What Obama was referring to is known as "decoupling." For most utilities, energy efficiency is linked to revenue; when a utility reduces energy consumption, it sells less energy and reduces its profit. Under this business model, energy efficiency threatens a utility's bottom line. However, under decoupling, if energy sales are less than forecast, energy rates could be adjusted to compensate the utility. These rates are typically set by a state's public utility commission.
 
Several states, including Massachusetts and California, adopted decoupling policies before the Obama administration took office.

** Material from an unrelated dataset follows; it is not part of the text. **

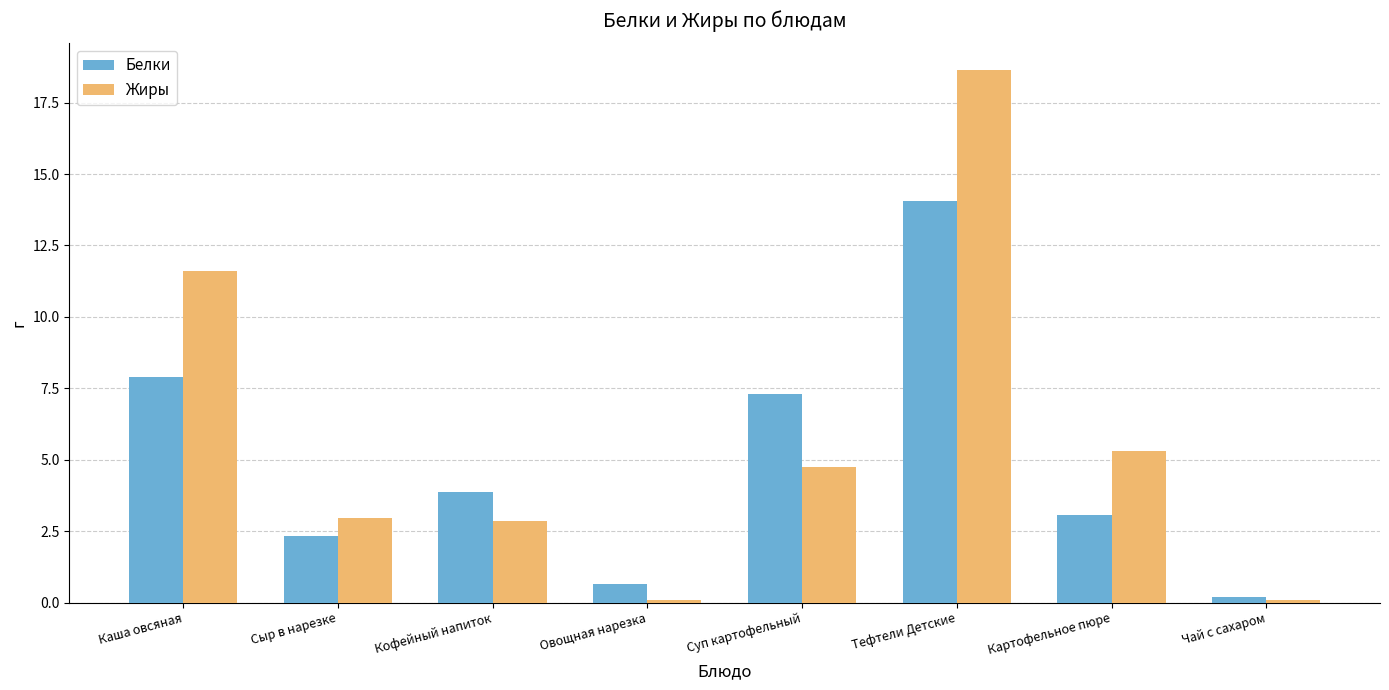

What is the label of the 1st bar from the right?

Чай с сахаром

Obama used the stimulus bill to promote decoupling. The package includes $3.1 billion -- over and above the annual appropriation of $45 million -- for states to implement projects related to energy efficiency and renewable energy, according to the Alliance to Save Energy.
 
But that funding comes with some caveats: States must adopt decoupling and stricter, more energy-efficient building codes to get federal dollars. The promise must be put into a letter. (For example, you can read Wyoming's here .)
 
According to the Alliance to Save Energy, all states have sent in their letters. While it remains to be seen whether the funding will be effective, Obama promised to require states to provide incentives for utilities to reduce energy consumption through decoupling policies, and the stimulus funding and grant requirements do just that. We give Obama a Promise Kept as a result.